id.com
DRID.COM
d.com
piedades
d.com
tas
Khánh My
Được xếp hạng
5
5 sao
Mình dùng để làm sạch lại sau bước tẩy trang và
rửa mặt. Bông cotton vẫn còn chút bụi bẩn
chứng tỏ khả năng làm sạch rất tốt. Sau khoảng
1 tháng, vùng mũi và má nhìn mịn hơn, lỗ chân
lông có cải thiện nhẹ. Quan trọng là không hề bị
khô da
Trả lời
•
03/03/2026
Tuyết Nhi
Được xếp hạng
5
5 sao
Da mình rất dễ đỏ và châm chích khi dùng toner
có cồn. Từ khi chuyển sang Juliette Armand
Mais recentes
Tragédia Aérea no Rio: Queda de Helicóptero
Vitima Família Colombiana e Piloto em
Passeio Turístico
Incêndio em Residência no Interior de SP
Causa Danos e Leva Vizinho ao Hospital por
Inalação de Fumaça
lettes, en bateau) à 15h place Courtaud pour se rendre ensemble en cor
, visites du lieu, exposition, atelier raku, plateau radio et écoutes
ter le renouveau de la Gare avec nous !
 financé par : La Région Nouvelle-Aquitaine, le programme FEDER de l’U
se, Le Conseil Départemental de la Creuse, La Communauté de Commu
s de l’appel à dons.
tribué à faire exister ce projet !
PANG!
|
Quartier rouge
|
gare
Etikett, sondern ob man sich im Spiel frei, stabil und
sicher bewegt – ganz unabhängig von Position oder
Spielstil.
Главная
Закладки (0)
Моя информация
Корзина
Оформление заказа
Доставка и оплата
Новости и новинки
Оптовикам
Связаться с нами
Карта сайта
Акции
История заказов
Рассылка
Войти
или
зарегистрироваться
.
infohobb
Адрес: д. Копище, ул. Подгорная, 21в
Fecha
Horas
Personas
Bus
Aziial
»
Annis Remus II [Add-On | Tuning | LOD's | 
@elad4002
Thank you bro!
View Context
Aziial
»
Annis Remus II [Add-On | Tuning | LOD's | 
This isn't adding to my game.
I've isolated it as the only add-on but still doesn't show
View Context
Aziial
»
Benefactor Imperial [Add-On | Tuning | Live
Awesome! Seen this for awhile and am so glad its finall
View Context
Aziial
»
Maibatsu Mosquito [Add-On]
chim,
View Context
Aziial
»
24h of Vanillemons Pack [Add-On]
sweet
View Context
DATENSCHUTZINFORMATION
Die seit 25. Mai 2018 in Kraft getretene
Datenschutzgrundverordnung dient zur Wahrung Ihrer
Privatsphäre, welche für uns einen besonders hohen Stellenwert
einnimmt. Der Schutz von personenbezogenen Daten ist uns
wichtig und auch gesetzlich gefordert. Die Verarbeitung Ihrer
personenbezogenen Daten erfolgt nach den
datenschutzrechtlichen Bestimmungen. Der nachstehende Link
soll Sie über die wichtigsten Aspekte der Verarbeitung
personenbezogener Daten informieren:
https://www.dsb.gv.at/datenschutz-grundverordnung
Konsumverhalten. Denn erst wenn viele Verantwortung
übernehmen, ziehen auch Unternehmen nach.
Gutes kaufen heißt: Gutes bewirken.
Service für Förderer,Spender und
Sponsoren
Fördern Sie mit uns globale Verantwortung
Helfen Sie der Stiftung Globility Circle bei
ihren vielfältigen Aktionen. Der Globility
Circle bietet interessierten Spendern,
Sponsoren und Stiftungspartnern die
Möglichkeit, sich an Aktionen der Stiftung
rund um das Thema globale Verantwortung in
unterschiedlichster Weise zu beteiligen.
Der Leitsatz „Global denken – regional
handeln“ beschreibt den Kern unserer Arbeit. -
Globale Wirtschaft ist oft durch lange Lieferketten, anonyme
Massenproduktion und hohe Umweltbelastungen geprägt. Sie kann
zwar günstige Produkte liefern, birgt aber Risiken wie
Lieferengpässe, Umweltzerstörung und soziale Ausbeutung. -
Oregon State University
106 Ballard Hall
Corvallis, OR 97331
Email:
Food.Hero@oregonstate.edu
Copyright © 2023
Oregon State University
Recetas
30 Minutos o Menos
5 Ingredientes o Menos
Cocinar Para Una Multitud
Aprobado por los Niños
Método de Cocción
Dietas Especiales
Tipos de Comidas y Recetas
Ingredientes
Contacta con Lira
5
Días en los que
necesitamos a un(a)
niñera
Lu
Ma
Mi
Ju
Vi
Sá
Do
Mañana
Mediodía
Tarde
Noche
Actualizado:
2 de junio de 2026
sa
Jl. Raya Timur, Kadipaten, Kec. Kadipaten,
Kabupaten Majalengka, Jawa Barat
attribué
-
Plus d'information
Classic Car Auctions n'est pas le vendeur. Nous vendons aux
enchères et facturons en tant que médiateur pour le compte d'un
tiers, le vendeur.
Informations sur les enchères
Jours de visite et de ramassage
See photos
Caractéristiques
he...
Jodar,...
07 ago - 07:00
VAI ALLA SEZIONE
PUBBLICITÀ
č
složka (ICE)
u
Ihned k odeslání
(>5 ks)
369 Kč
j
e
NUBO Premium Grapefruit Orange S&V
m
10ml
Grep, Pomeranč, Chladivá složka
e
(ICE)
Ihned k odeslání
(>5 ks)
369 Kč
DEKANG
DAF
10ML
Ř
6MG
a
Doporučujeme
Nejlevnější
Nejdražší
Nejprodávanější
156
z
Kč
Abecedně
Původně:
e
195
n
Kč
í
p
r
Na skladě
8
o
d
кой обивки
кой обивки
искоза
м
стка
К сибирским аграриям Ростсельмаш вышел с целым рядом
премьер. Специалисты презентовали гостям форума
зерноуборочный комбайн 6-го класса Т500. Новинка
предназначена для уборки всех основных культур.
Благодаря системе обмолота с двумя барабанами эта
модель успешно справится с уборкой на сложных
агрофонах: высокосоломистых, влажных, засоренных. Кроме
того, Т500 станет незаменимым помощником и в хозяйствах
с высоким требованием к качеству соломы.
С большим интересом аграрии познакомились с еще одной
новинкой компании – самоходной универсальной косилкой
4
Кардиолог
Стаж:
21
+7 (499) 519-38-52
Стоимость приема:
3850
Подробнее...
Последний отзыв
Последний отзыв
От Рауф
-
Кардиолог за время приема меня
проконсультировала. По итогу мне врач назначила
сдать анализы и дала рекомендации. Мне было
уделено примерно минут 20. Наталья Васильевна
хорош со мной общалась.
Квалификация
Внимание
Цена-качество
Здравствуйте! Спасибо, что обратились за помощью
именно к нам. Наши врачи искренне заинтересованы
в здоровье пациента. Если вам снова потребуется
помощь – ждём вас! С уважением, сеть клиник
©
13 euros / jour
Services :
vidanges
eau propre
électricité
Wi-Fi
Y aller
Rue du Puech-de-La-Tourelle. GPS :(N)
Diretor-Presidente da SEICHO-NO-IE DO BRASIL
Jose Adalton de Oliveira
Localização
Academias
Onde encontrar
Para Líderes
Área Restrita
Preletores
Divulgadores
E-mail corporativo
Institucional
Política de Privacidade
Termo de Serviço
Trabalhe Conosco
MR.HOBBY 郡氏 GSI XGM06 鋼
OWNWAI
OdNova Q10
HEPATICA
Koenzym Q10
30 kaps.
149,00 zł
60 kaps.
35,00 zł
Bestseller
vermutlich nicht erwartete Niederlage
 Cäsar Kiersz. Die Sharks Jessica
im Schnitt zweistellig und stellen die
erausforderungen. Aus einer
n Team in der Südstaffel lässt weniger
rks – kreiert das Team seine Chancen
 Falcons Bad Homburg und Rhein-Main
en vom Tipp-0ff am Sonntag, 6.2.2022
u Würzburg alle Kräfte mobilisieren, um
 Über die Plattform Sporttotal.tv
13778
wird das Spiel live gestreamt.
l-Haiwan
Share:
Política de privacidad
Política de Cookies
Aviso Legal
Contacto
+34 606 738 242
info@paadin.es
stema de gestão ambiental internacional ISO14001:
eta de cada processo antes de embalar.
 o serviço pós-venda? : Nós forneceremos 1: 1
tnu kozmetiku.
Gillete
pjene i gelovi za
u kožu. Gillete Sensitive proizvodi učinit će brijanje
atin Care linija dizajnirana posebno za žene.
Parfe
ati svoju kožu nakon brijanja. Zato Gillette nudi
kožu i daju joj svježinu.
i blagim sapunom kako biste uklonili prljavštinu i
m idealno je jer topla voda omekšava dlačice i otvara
-----
## EXERCISE DETAILS
Reproduce the items word for word, starting at their very first line and ending at the line that contains "Incêndio em Residência no Interior de SP", including that line.

## EXERCISE SOLUTION
id.com
DRID.COM
d.com
piedades
d.com
tas
Khánh My
Được xếp hạng
5
5 sao
Mình dùng để làm sạch lại sau bước tẩy trang và
rửa mặt. Bông cotton vẫn còn chút bụi bẩn
chứng tỏ khả năng làm sạch rất tốt. Sau khoảng
1 tháng, vùng mũi và má nhìn mịn hơn, lỗ chân
lông có cải thiện nhẹ. Quan trọng là không hề bị
khô da
Trả lời
•
03/03/2026
Tuyết Nhi
Được xếp hạng
5
5 sao
Da mình rất dễ đỏ và châm chích khi dùng toner
có cồn. Từ khi chuyển sang Juliette Armand
Mais recentes
Tragédia Aérea no Rio: Queda de Helicóptero
Vitima Família Colombiana e Piloto em
Passeio Turístico
Incêndio em Residência no Interior de SP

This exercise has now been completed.